The initiative, however, is one of the launch projects of an interesting and ambitious new organization called Izdahar, founded by Yasmin Tayeby to promote artistic exchange between the United States and the Arab countries, Egypt in particular. Because of these creative purposes which blend with the visions of Ameen Rihani and the Mahjar writers of New York, I chose to interview Yasmin about her organization and the upcoming Fabrica tour.
What, in your view, makes Fabrica a unique and rewarding act for an American audience, and what is the significance of their Les Miserables performance?
While all of the performers in Fabrica are fantastic singers and musicians, there is more to the group than just their skill. These young adults are helping to enhance the arts scene in Egypt by organizing types of productions that are relatively new to Egyptian audiences. In the same vein, while the art of musical theater is very familiar to Americans, having a group perform in Arabic is a rare treat. The story of Les Miserables is well known, and the similarities between the French and Egyptian revolutions resonate even louder when the singers recite the lyrics in their native tongue. The great thing about this production, is that even though so many people have seen Les Miserables performed both on stage and on film, seeing it translated and performed by this group gives a fresh, new take to the classic.
How has the artistic scene in Egypt responded to the chaotic events of the last several years? Does art retain any role in trying to unify the country and inspire?
One of the best things that has happened since the 2011 uprising is the growth in freedom of expression. During those initial 18 days, protesters actually built a giant stage in Tahrir Square, and various singer-songwriters seized the opportunity to perform songs about oppression and human rights. Graffiti has also become a popular art form, and can be seen both on the streets and in art galleries around the country. Arabic hip hop is seeing a surge in popularity, as rappers have found a voice to express how they feel about the political and social circumstances. Through these earnest types of art, people are able to relate to one another and find commonality in belief. Many also feel that for the first time in as long as they can remember that there is a platform for them to address sensitive issues that were once too difficult to bring to light.
On the other hand, with Egypt's spiraling economy, the arts are becoming less and less supported. Annual arts festivals have had to shut down, venues are having trouble staying open, and artists are finding it difficult to support themselves doing what they love. Additionally, in the past few months, it seems that the country has started reverting back to its old ways. Freedom of expression is once again being stifled, and activists are being thrown in jail once again. Much of the country seems to be turning a blind eye to these acts, hoping for a return to security and stability.
What motivated you to initiate Izdahar and what are its core goals and objectives?
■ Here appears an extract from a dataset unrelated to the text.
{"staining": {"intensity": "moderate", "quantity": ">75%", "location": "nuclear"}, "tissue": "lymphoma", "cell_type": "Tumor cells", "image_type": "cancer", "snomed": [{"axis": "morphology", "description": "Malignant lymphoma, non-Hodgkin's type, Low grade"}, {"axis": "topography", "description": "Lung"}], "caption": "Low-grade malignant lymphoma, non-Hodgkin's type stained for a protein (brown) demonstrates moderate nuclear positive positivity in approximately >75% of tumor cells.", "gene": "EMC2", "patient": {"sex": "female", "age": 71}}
What other projects do you hope to initiate?
After working for two years in concert promotions in Cairo, I decided to move to New York to work in the entertainment business. While working at a music management company, I found myself continuously drawn to Egypt and the Middle East, and felt that there was still so much that I wanted to do with artists in the region. It was actually Fabrica that gave me the final push that I needed. I saw their performance on Bassem Youssef's Al Bernameg, and decided that day to create Izdahar.
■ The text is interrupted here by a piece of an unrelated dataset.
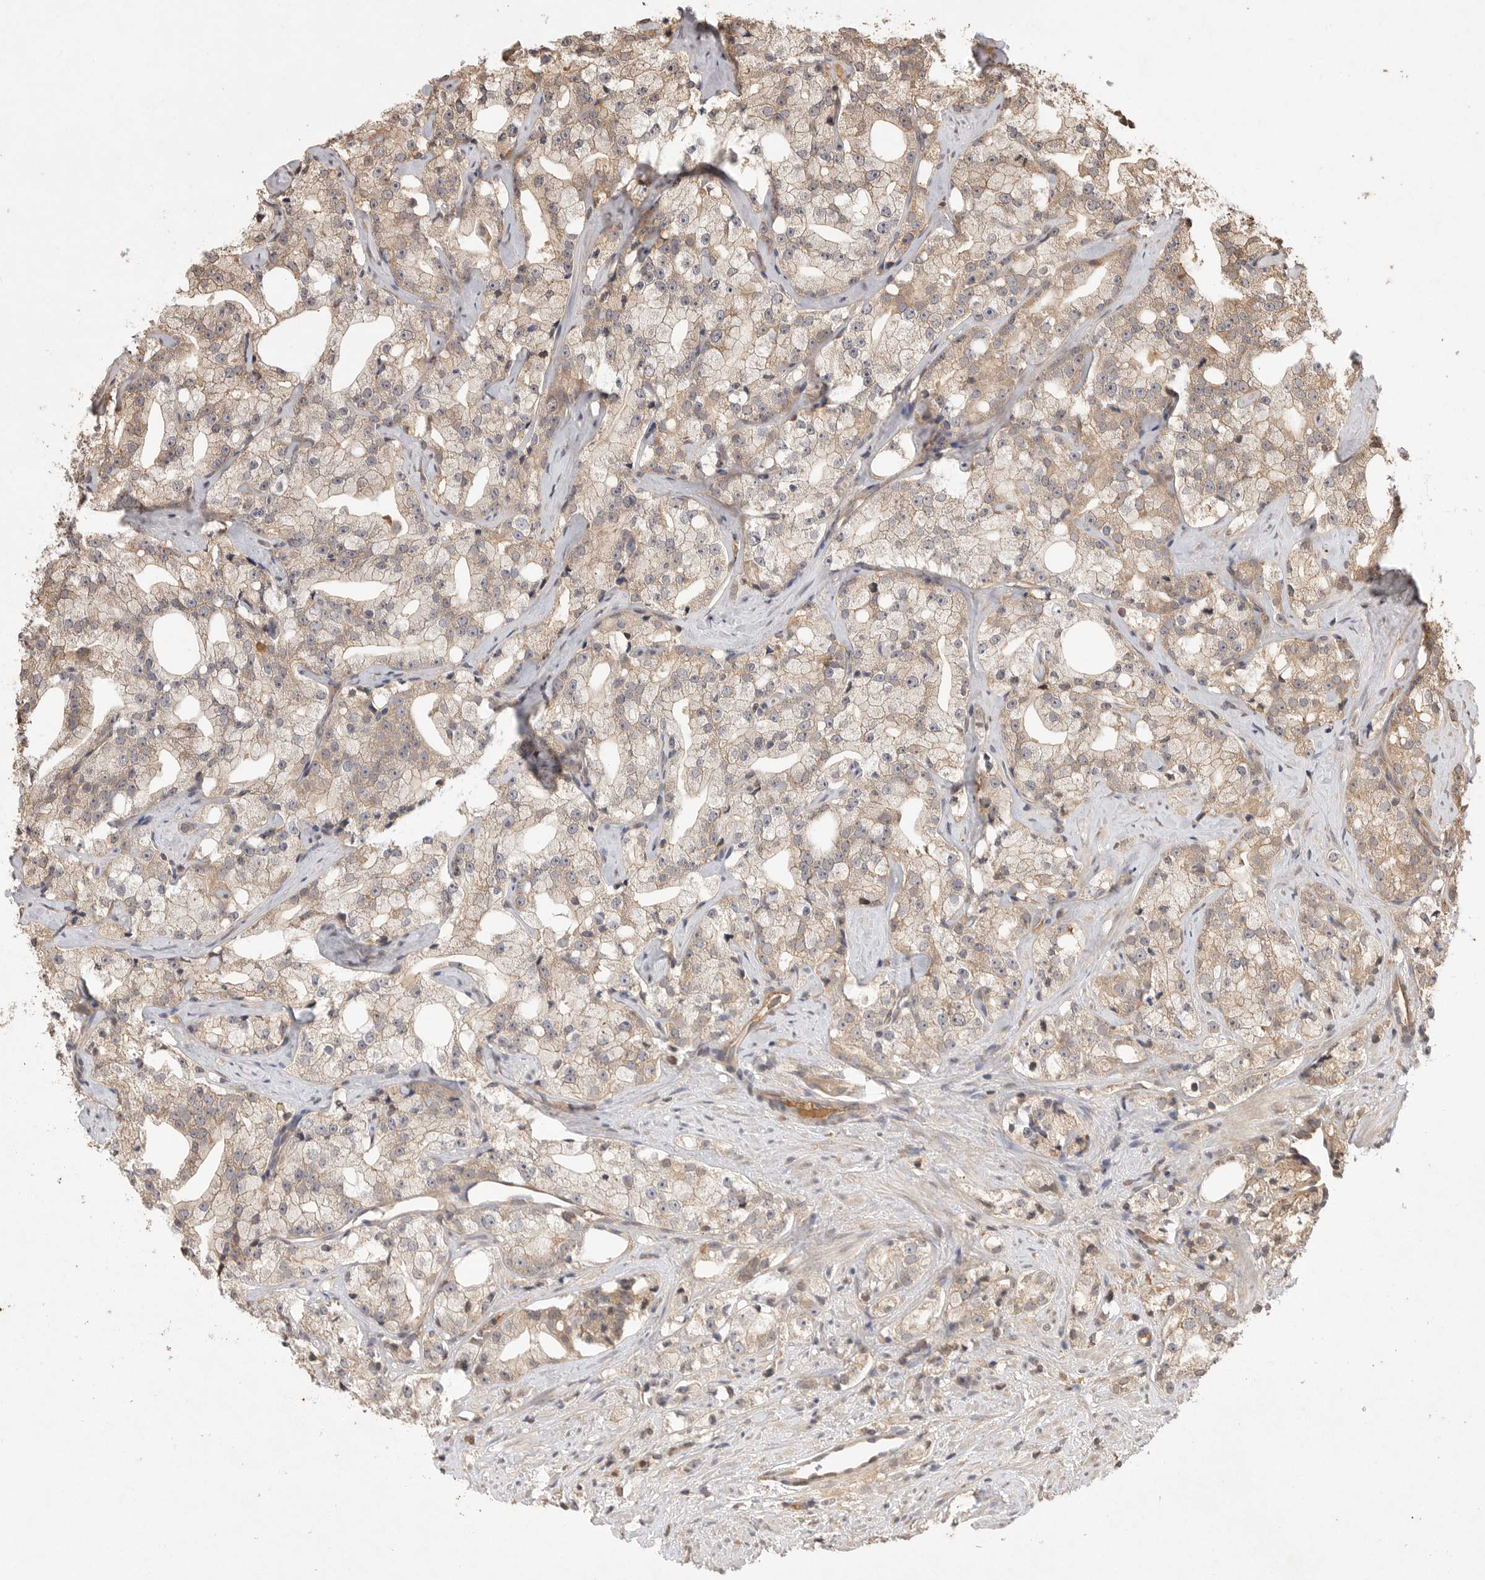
{"staining": {"intensity": "weak", "quantity": ">75%", "location": "cytoplasmic/membranous"}, "tissue": "prostate cancer", "cell_type": "Tumor cells", "image_type": "cancer", "snomed": [{"axis": "morphology", "description": "Adenocarcinoma, High grade"}, {"axis": "topography", "description": "Prostate"}], "caption": "Immunohistochemical staining of prostate cancer exhibits low levels of weak cytoplasmic/membranous staining in about >75% of tumor cells.", "gene": "PRMT3", "patient": {"sex": "male", "age": 64}}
As a non-profit organization, Izdahar's main goal is to promote cultural understanding between the U.S. and the MENA region through artistic exchange. This art can come in any form -- be it music, visual art, film, or dance. Along with showcasing the artists that we work with, we also want to foster collaboration. With each project, we will always include workshops, master classes, joint events, or anything else that we feel encourages local artists and artists from abroad to work together.
For our next project, we are taking Grammy Award-winning cellist Eugene Friesen to Egypt where he will host a week's worth of workshops at the Cairo Opera House, ultimately ending in a collaborative performance. Another project that we are working on is a Middle Eastern pop-art festival. We plan on bringing over a number of artists from around the region to the United States to perform/exhibit in a multi-purpose venue. These artists include rappers, breakdancers, and graffiti artists from places like Tunisia, Egypt and Jordan.
Supported by Meridian International and the U.S. Embassy-Cairo, the performances will be free, and the venues include:
Jan. 20: Washington, D.C., Busboys and Poets (14th St Location), 10a.m.
January 24: Boston, Massachusetts, Emmanuel Church, 7:30p.m.
January 26: New York, NY, Leonard Nimoy Thalia Theater, 2p.m.